Saved entries
....................

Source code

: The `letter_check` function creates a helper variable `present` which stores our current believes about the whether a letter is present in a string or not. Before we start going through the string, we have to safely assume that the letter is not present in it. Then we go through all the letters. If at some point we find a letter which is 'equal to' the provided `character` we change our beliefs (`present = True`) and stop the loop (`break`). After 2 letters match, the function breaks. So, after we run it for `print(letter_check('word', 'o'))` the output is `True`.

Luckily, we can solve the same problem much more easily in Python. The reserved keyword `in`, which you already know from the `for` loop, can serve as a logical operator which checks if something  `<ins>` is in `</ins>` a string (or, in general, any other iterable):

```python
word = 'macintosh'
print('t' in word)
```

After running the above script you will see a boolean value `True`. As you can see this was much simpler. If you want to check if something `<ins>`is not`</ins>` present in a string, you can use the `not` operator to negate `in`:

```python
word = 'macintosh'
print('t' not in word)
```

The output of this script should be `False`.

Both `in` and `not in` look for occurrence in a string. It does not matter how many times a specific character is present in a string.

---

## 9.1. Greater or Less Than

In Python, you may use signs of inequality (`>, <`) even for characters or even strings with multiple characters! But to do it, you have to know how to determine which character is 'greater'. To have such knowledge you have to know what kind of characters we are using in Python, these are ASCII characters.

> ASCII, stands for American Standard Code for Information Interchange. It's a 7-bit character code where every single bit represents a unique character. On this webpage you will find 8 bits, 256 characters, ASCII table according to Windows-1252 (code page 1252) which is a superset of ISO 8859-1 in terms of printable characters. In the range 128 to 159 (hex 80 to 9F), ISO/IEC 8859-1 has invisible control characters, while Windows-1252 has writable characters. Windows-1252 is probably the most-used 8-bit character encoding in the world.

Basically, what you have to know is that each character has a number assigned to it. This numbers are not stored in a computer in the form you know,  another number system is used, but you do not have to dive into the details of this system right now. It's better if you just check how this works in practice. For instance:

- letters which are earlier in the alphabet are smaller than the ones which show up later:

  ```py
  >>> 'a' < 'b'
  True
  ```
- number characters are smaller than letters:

....................

• PROBLEM REQUIREMENTS
Find the line that contains "- letters which". Restate it and all lines after it exactly, ending with the final line of the data.

• RESPONSE TO THE TASK
- letters which are earlier in the alphabet are smaller than the ones which show up later:

  ```py
  >>> 'a' < 'b'
  True
  ```
- number characters are smaller than letters:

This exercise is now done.